A CRUELDADE DO AMOR (Prof. Marcos Bacalháo)

      

 

            A proximidade é necessária para haver contato, e onde existe contato entre duas ou mais pessoas, o amor está presente em qualquer uma de suas formas. Entretanto, onde há proximidade também há confusão , pois a perfeita visão e a clara compreensão dependem de certo distanciamento. Quando, a clara compreensão do que sentimos está ausente, as portas para a crueldade se abrem. Assim, o amor sempre corre o risco de cair em contradição consigo mesmo. Quanto mais próximo o contato, quanto maior o valor que o outro tem para nós, maiores as chances de nos  confundirmos com nossos sentimentos e de tratarmos a pessoa amada com crueldade… a crueldade justificada em nome do amor.

 

O amor confunde.Isso porque o amor é cheio de medo. No amor,, experimentamos a maior realização de nossa identidade com o outro. Entretanto, mesmo a mais  completa realização da identidade com o outro não consegue passar por cima da realidade. Quando o amor se encharca de apego, a ameaça de perder o outro se torna insuportável. Para mitigar essa ameaça, o ego precisa preservar o outro na condição de preservá-lo assim, é preciso negar-lhe a condição de semelhante ao eu. Pois, o outro semelhante ao eu é um indivíduo como o eu, e todo individuou é livre.

 

O amor do eu pelo outro que ele toma como seu eu, é caracterizado pela possessividade. Na  possessividade do eu pelo outro, o eu impõe ao outro a obrigação de obedecê-lo. A obediência é recompensada e a desobediência é punida. A punição do outro é justificada pela desobediência; a obrigação do outro obedecer ao eu é fundamentada no direito de posse; e o direito de possuir o outro é uma prerrogativa do amor. O eu que ama se sente no direito de possuí-lo. Pois, o eu identifica no outro o fundamento de sua própria identidade, e a obrigação de todo fundamento é dar a sustentação aquilo que se  ergue sobre ele.

 

A obediência é a condição para que o  outro sustente o eu.
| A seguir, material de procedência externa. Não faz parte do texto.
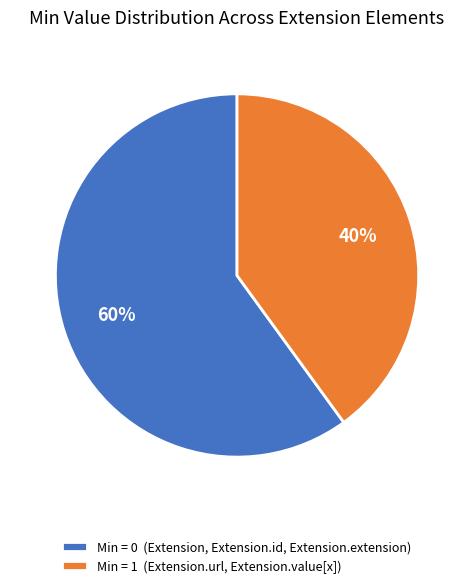

Which category has the biggest portion of the pie?

Min = 0 (Extension, Extension.id, Extension.extension)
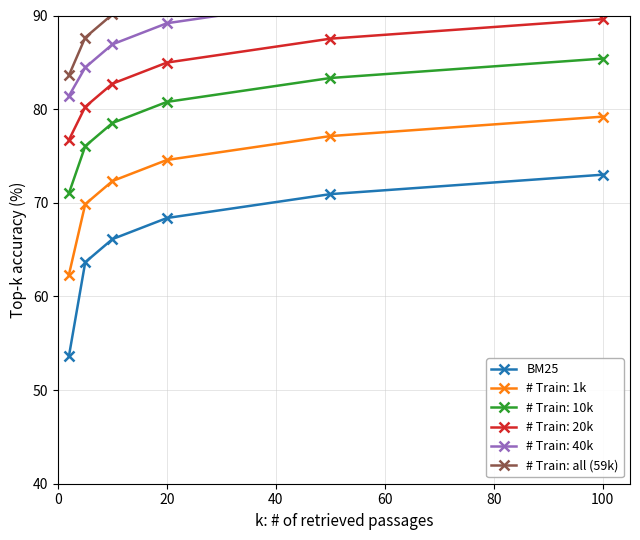

How many values in the BM25 series are below 68?

3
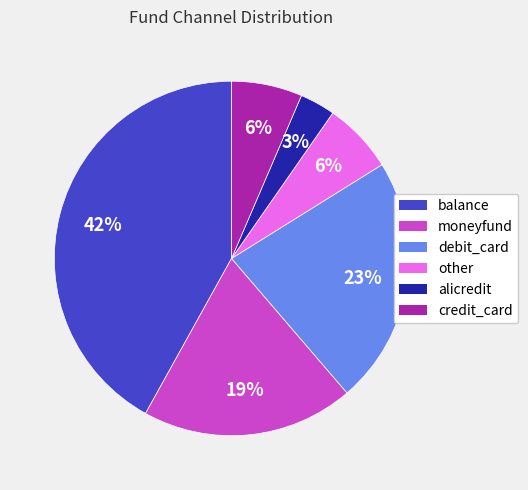

Do balance and alicredit together represent more than half of the pie?

No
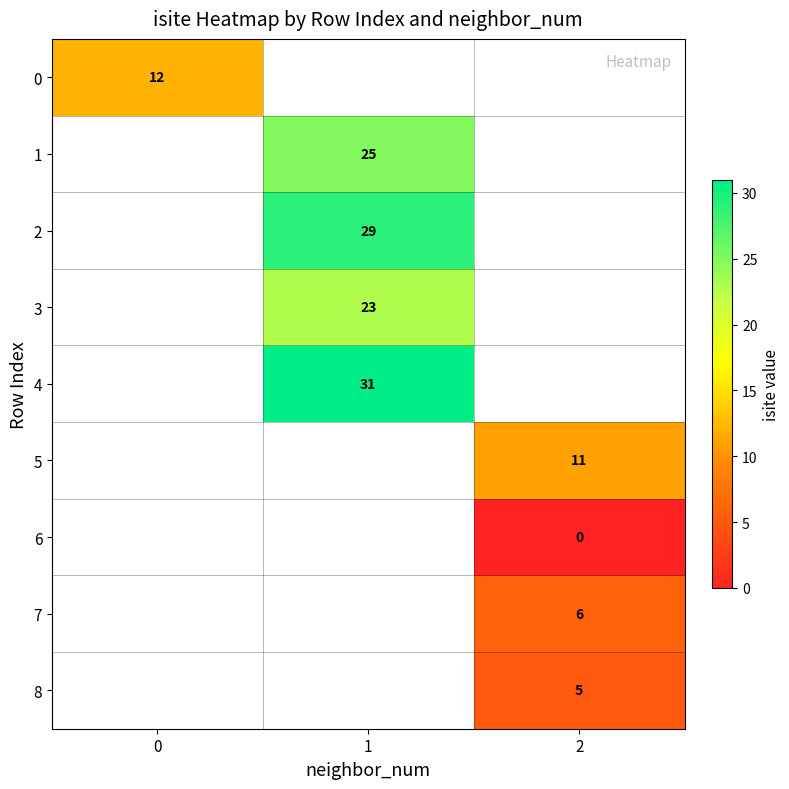

At which category does the chart reach its minimum across all series?

2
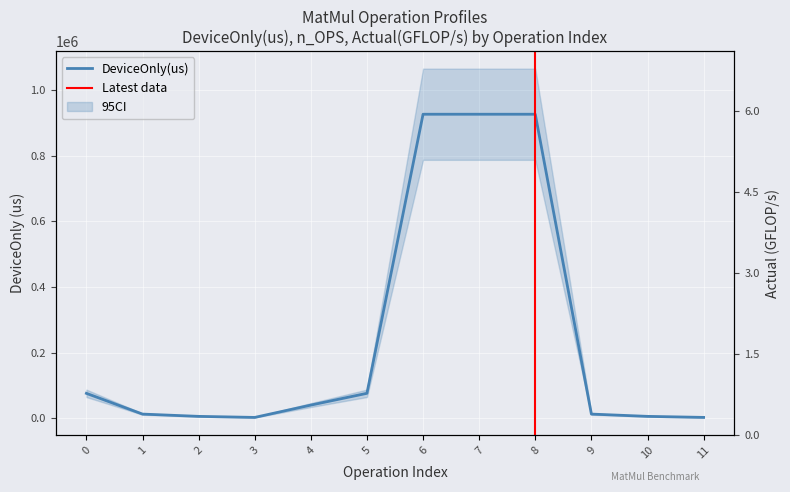

Read the Actual(GFLOP/s) value at 8.

5.1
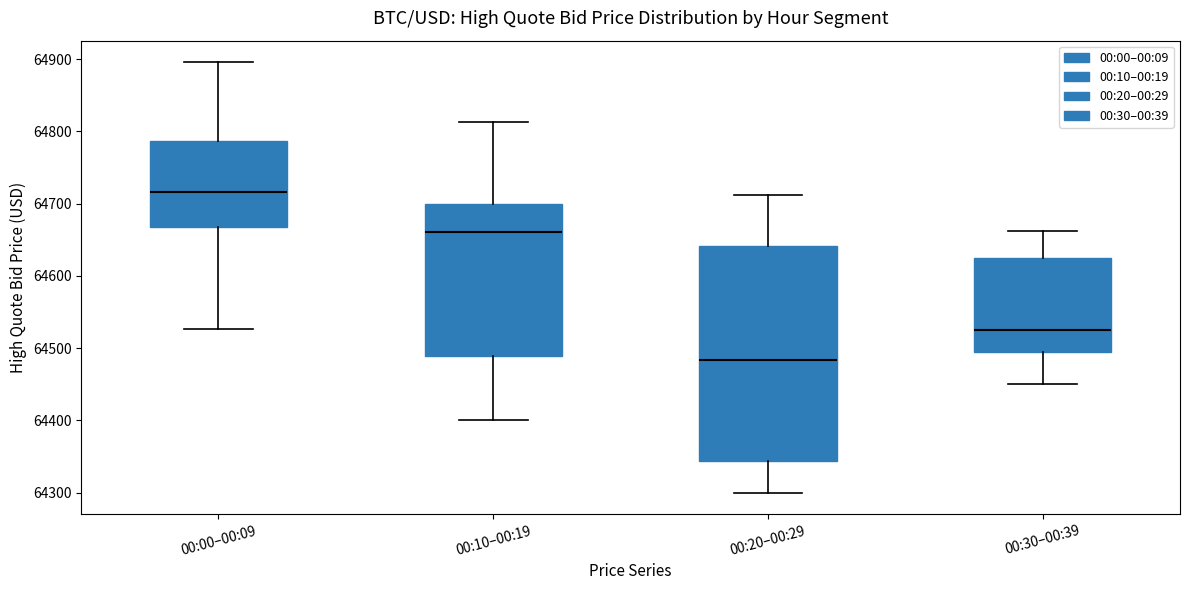

Which box has the lowest median line?

00:20–00:29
Na desobediência do outro, o eu se sente inseguro, e nenhum fundamento pode tornar insegura a estrutura sustentada por ele.Fundamentos são coisas que existem apenas para sustentar. Sem essa função, sua existência perde o sentido. É para o bem do outroque o eu se lhe impõe a conformidade com sua forma de sentir e pensar. É para o bem do outro que o eu lhe proíbe de conviver com quem ele não gosta. É para o bem do outro que o seu eu exige dele o abandono de todos os sonhos para a realização dos seus próprios. É para o bem do outro que o eu lhe proíbe sair de perto dele. É para o bem do outro, que o eu lhe deixar de amá-lo . E é também para o bem do outro, que o eu reage com ciúme, raiva, críticas destrutivas e até mesmo violência física todo vez que o outro lhe desobedece ou apenas ameaça lhe desobedecer.

 

Finalmente a insegurança que sempre atormenta os que amam é  conseqüência da intuição de que, no fundo, a posse do outro jamais existiu. O outro nunca foi meu eu. O outro sempre foi do outro, e  sempre será. O caminhar na direção do amor verdadeiro começa com a aceitação desse fato. Ele começa com a lágrima do desapego. Mas, a lágrima do desapego logo cede espaço para a alegria de, enfim, conseguir encontrar a paz de espírito na liberdade do outro.